The Unbelievable Precedent for Today’s Military Tribunals
Posted on May 29th, 2008 at 6:08 pm by Steve

A drawing of one of the defendants, by Jose Arcadio Klein

In 1942, eight Nazi spies came ashore on Long Island, the vanguard of a German attempt to sabotage America’s transportation and manufacturing infrastructure. Because they wanted men who knew the terrain and the culture, the Germans selected men who had lived in the U.S. It turned out that the leader of the first group (a man named Dasch) actually had no intention of completing his mission: he planned to turn himself in to the FBI and reveal the plot as soon as possible, because he hated the Nazis. He enlisted one of his suborniates – Burger, a man who himself had spent 17 months in a concentration camp – in his plans, and called the FBI.

The FBI hung up on him.

Undaunted, Dasch traveled to Washington and asked to meet with J. Edgar Hoover. He was rebuffed, transferred from office to office, and eventually met with an underling of Hoover’s. The underling listened to his story and was attempting to shuffle him out the door of the office when the German spy threw open the briefcase he was carrying, which contained the $84,000 in cash the Nazis had supplied him with. That got the FBI’s attention.

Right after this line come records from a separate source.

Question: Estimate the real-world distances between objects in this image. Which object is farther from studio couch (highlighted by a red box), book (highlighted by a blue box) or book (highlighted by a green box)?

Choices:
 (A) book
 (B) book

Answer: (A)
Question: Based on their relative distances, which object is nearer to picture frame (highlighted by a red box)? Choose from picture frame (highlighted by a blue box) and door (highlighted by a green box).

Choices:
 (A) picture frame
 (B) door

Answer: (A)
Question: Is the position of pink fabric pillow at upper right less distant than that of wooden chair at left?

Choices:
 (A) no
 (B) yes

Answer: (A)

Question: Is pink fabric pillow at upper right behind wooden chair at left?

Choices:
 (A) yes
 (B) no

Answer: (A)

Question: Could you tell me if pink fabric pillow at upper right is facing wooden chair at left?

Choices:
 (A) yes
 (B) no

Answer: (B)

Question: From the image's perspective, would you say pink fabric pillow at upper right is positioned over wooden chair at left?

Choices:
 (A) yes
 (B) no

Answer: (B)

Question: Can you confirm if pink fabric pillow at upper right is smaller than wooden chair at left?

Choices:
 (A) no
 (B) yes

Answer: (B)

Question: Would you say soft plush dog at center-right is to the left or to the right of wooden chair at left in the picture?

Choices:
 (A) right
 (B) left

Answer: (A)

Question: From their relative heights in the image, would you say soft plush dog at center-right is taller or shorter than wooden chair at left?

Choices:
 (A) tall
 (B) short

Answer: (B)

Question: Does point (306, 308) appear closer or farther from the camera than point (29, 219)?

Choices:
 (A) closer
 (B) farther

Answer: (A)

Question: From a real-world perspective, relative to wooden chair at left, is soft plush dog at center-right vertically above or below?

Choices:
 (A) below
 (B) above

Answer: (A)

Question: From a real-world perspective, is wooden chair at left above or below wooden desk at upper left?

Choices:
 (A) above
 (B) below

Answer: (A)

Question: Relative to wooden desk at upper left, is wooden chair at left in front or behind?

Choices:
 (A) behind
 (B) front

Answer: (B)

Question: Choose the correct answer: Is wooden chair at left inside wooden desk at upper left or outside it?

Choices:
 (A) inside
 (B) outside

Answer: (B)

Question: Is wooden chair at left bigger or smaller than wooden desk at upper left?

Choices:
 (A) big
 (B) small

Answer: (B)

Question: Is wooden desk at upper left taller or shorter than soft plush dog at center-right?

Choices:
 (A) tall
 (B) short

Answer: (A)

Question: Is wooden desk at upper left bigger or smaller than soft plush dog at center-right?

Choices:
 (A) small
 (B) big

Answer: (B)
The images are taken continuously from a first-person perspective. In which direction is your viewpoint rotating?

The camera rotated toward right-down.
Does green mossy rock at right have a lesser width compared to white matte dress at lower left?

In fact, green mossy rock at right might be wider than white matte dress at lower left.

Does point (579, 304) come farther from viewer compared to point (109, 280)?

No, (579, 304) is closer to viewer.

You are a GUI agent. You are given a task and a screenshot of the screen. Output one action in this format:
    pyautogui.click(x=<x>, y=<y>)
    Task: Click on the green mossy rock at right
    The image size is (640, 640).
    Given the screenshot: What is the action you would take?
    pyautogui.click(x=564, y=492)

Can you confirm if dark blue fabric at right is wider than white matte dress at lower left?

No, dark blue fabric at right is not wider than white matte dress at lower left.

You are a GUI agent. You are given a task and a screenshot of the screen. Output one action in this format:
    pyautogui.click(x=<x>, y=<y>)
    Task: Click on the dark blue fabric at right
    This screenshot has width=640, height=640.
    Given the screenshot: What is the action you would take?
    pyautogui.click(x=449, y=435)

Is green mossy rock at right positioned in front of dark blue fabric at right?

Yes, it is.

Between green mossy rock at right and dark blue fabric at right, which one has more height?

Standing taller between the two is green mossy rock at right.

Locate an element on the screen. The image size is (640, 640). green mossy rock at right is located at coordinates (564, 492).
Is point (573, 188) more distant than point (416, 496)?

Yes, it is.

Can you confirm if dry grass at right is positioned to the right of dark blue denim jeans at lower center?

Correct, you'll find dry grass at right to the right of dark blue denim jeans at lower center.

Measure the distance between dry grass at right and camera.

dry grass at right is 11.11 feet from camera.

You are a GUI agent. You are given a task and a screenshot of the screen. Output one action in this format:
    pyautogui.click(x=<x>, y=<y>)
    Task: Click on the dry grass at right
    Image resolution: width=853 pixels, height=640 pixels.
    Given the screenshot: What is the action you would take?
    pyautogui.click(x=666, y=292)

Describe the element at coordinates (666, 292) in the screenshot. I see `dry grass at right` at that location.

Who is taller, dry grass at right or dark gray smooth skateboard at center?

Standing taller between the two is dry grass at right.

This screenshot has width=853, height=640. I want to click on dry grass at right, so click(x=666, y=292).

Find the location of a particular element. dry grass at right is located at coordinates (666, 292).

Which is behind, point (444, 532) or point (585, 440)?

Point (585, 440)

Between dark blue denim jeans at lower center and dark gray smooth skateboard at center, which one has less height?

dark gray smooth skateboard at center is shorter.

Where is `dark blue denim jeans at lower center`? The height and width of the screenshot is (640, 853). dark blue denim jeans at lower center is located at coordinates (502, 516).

The FBI then interrogated Dasch and promised him his freedom in exchange for cooperation. He and Burger gladly divulged all of the details of their operations, enabling the FBI to intercept the next round of four spies who had just landed. Then, they arrested all eight of them, including the one who had turned himself in (repeatedly) to the FBI.

J. Edgar Hoover told President Roosevelt the same story he told the nation: that cunning detective work by the FBI had foiled this Nazi plot. He somehow forgot to mention the fact that the spies had turned themselves in and revealed their entire plot. Roosevelt was determined to see these spies put to death.

Knowing that they had not yet actually committed any crimes in the U.S. (other than being German and having instructions to commit sabotage), Roosevelt insisted that they be tried by a military tribunal rather than a civilian court – the first such trial since the Civil War. In words that have an eerie resonance today, Roosevelt wrote to his Attorney General:

Surely they are as guilty as it is possible to be and it seems to me that the death penalty is almost obligatory… I won’t hand them over to any United States marshal armed with a writ of habeas corpus.

This newly-constituted military tribunal heard their cases, and sentenced all eight of the men to death.

Roosevelt didn’t learn that Hoover had lied to him until he actually read the transcripts of the tribunal. Even at that, he only commuted Dasch’s sentence to 30 years of hard labor, and Burger’s to life in prison. The other six men were executed within the week.

And today, this case, Ex parte Quirin – wherein the executive chose to sidestep the American justice system in order to ensure his desired outcome – is the legal basis for the Military Commissions set up to try so-called “Enemy Combatants” at Guantánamo Bay.

I learned all this from an incredible story on the website Damn Interesting!